[Records from a data source]
# # # # #
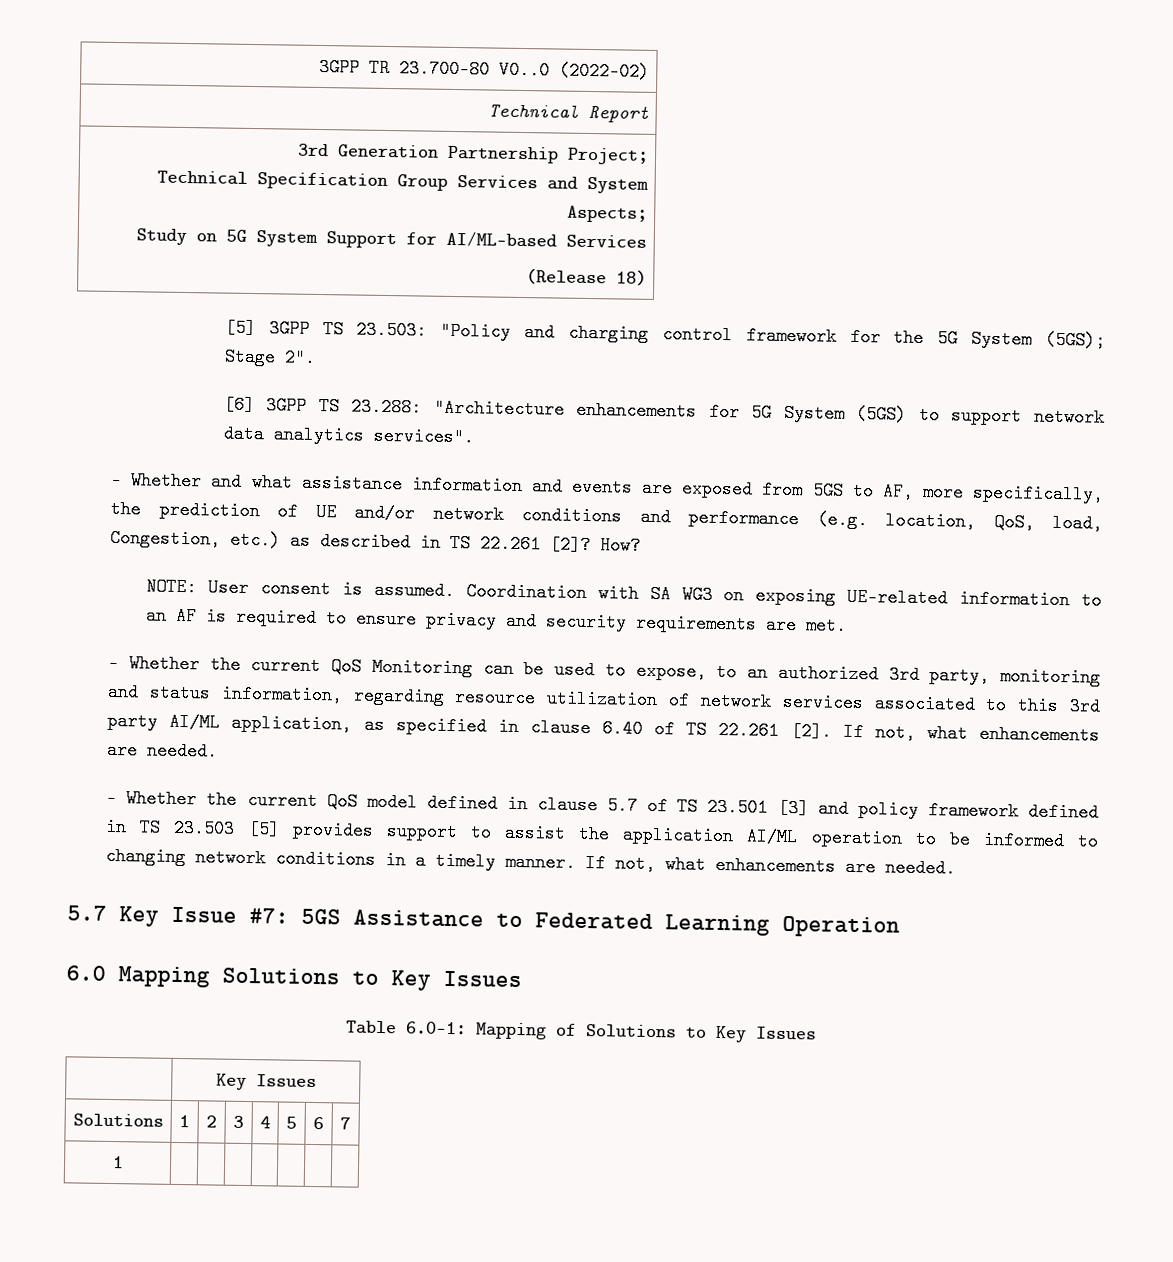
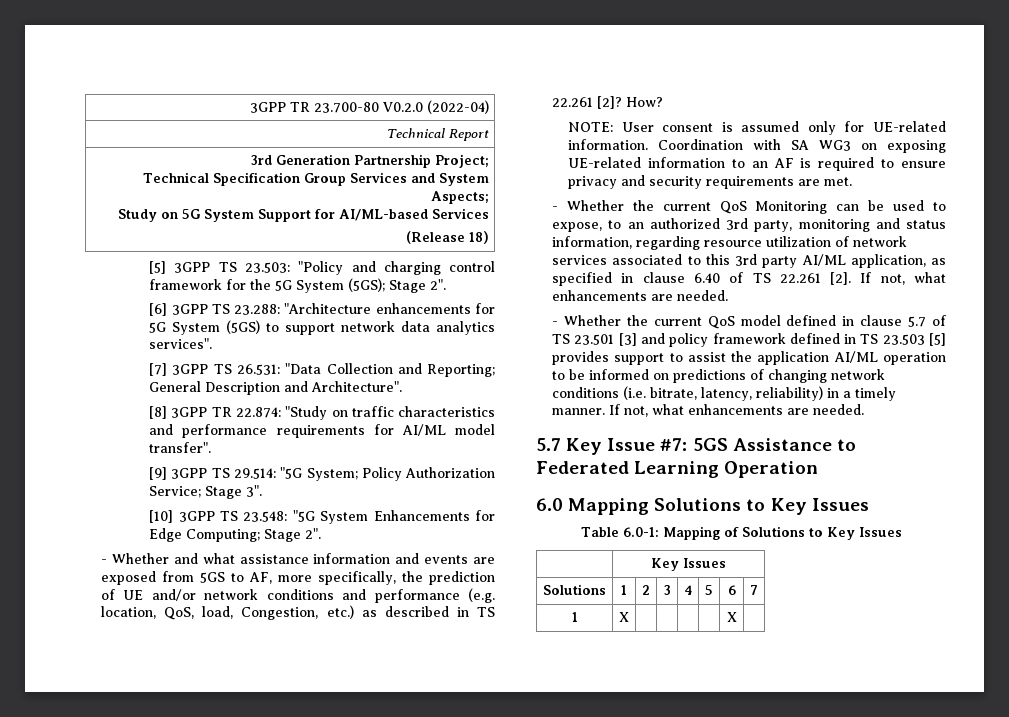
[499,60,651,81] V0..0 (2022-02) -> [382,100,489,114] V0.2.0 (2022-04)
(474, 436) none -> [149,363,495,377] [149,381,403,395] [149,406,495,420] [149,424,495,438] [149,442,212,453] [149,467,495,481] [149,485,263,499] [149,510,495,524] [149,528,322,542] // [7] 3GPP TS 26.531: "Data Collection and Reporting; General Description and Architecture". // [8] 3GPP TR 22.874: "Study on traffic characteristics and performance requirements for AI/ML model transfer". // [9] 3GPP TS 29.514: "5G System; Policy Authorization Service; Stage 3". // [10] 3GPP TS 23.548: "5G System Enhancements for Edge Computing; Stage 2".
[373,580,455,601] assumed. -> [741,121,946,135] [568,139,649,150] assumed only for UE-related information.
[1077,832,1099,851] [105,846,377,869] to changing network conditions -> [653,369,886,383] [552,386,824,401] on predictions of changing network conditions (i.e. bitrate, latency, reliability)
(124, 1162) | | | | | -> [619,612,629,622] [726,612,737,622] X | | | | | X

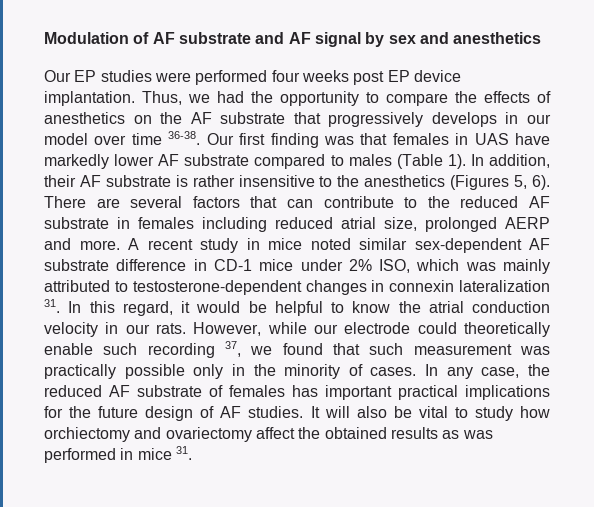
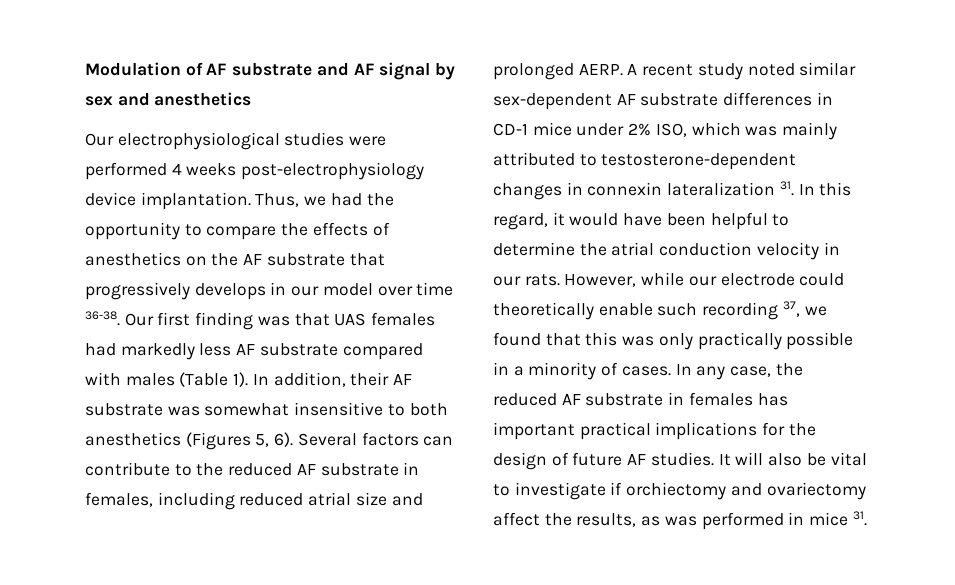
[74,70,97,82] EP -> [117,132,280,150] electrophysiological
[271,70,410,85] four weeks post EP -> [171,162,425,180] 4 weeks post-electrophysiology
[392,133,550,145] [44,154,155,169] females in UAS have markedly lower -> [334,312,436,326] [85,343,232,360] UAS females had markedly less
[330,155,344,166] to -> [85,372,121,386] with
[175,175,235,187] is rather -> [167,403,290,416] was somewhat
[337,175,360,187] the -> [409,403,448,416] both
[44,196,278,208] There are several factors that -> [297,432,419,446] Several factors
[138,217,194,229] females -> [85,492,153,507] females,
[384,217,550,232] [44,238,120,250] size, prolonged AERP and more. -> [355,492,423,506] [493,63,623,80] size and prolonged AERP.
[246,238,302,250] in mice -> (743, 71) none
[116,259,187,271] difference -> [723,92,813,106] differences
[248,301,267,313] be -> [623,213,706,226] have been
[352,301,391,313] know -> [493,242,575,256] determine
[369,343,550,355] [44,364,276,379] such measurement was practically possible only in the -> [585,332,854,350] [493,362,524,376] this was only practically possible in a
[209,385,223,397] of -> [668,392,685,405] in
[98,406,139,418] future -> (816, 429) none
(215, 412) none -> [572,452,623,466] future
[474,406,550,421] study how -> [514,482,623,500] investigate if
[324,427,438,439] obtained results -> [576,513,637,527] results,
# # # # #
- TASK OBJECTIVE -
Which lines above run from the one containing "[44,196,278,208] There are" to the one containing "[116,259,187,271] difference ->"? Give them again exactly, both ends included.

- ANSWER FOR THE TASK -
[44,196,278,208] There are several factors that -> [297,432,419,446] Several factors
[138,217,194,229] females -> [85,492,153,507] females,
[384,217,550,232] [44,238,120,250] size, prolonged AERP and more. -> [355,492,423,506] [493,63,623,80] size and prolonged AERP.
[246,238,302,250] in mice -> (743, 71) none
[116,259,187,271] difference -> [723,92,813,106] differences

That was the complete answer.